We have a five-step process:
First step: U.S. News uses definitions developed by experts in higher education. As in the past, the ranking data questions contained in the statistical questionnaires we send out each year either follow the standardized format in the Common Data Set or follow definitions used by the federal government or other higher-education organizations. Because schools are using the agreed-upon definitions to report their data, the data will be comparable across different institutions.
Second step: After each school submits statistical data to U.S. News, we assess the information for errors, inconsistencies with other data on its survey, and big changes that have occurred from what the school reported to us the prior year. We send each school a "Data Assessment" report on its information that flags possible errors or problems. If schools have big changes in their data, they must sign off on these changes or correct them before U.S. News will use their data.
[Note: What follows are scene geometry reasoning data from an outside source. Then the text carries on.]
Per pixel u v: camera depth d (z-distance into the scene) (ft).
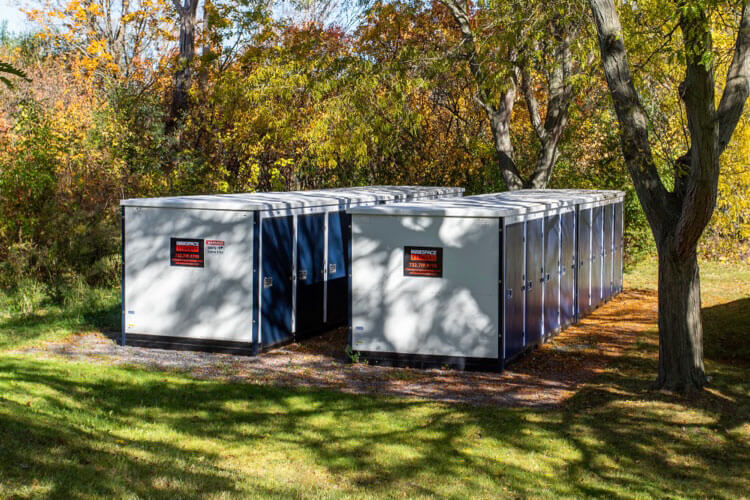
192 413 28.22
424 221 36.42
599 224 54.85
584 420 27.94
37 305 49.73
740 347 39.81
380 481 21.86
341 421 27.68
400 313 37.01
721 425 27.09
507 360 36.60
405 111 63.26
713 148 27.07
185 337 40.14
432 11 70.18
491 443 25.40
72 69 106.42
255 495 19.57
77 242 55.47
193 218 39.73
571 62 59.52
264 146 74.02
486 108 63.26
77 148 64.49
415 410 29.19
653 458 24.16
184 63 76.54
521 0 48.98
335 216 46.47
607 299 57.93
Third Step: After a school clears up any possible problems, we send a final "Data Verification" and ask for another check of all the information and for an official at each school to sign a form that says the data are accurate and ready for use.
Fourth Step: We also cross-check data that the schools have submitted to U.S. News with other official sources. Faculty salaries are cross-checked with the American Association of University Professors, six-year graduation rates with the National Collegiate Athletic Association and the U.S. Department of Education's National Center for Education Statistics, and admission, tuition, financial aid, and financial resources data with the U.S. Department of Education's National Center for Education Statistics. In cases where there's a mismatch between the data a school submits to us and another source, we will use the data from the official sources instead of what we received and footnote the difference.
Fifth Step: As a final but very important last step, when we calculate the rankings, we do many preliminary runs of the data. This lets us check which schools' rankings have changed significantly from the previous year, figure out why, and make sure it wasn't because there was a mistake in the data.